● Task description: In the records below, find the line containing "ring mcp: (456, 359)". Restate it and all the lines after it exactly, and omit the rest.
[Data for this exercise — start]
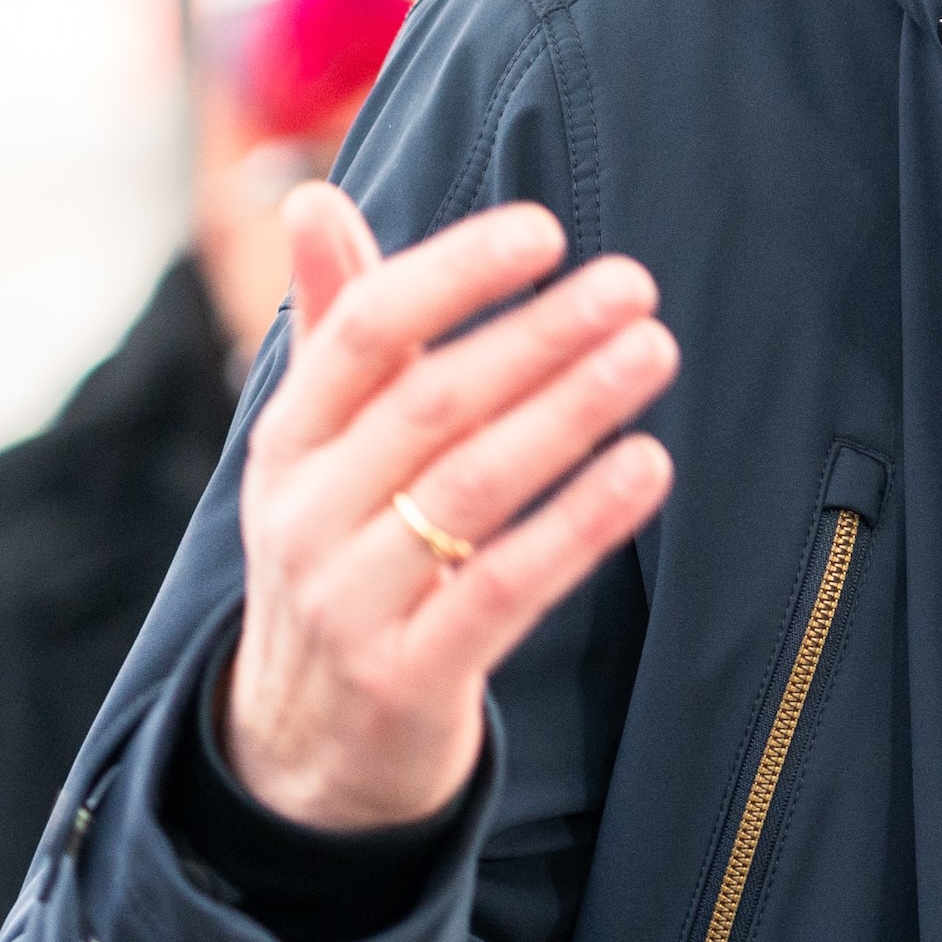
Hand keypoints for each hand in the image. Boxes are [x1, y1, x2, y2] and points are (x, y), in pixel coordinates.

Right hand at [222, 187, 678, 828]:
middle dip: (538, 336)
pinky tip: (647, 466)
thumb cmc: (341, 555)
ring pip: (473, 487)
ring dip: (571, 411)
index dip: (453, 274)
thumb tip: (309, 196)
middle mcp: (305, 514)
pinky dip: (581, 521)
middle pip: (431, 404)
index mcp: (288, 442)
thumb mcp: (318, 449)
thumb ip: (335, 324)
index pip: (363, 333)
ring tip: (652, 352)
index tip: (544, 229)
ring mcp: (352, 600)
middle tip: (633, 287)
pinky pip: (506, 586)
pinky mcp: (410, 676)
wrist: (306, 745)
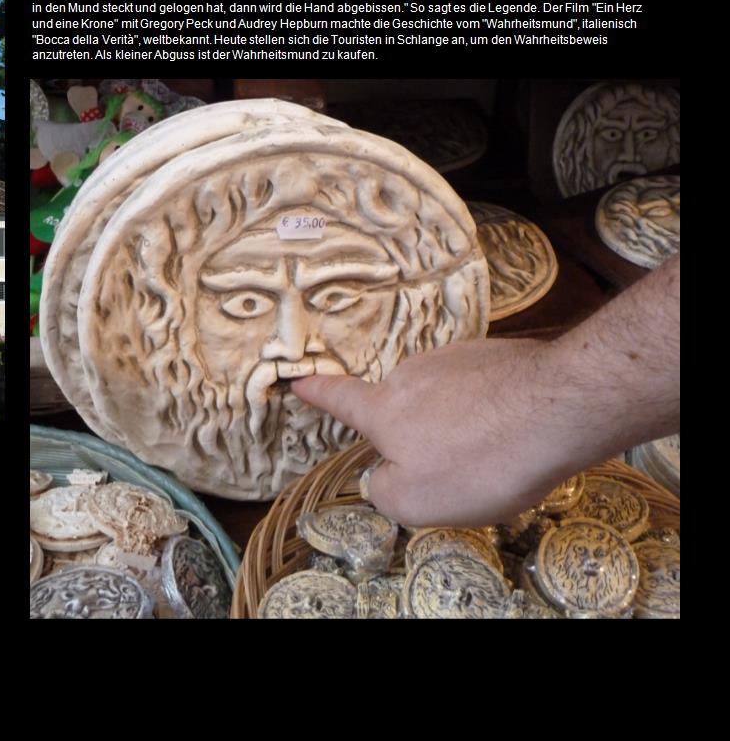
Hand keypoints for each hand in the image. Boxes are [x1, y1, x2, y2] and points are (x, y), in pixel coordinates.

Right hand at [292, 339, 576, 526]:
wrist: (559, 408)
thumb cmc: (479, 460)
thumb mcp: (416, 501)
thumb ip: (386, 492)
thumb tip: (385, 477)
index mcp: (384, 410)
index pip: (339, 399)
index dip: (317, 394)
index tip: (297, 381)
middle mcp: (412, 375)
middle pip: (403, 406)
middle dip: (417, 432)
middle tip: (452, 467)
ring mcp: (456, 359)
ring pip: (446, 398)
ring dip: (459, 423)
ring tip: (495, 454)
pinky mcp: (498, 354)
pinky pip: (484, 388)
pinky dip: (493, 410)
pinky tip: (518, 432)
[Data for this exercise — finish]
● Worked solution:
ring mcp: (456, 359)
ring pip: (446, 398)
ring dip: (459, 423)
ring tip: (495, 454)
pinky mcp: (498, 354)
pinky pip: (484, 388)
pinky dip: (493, 410)
pinky tip: (518, 432)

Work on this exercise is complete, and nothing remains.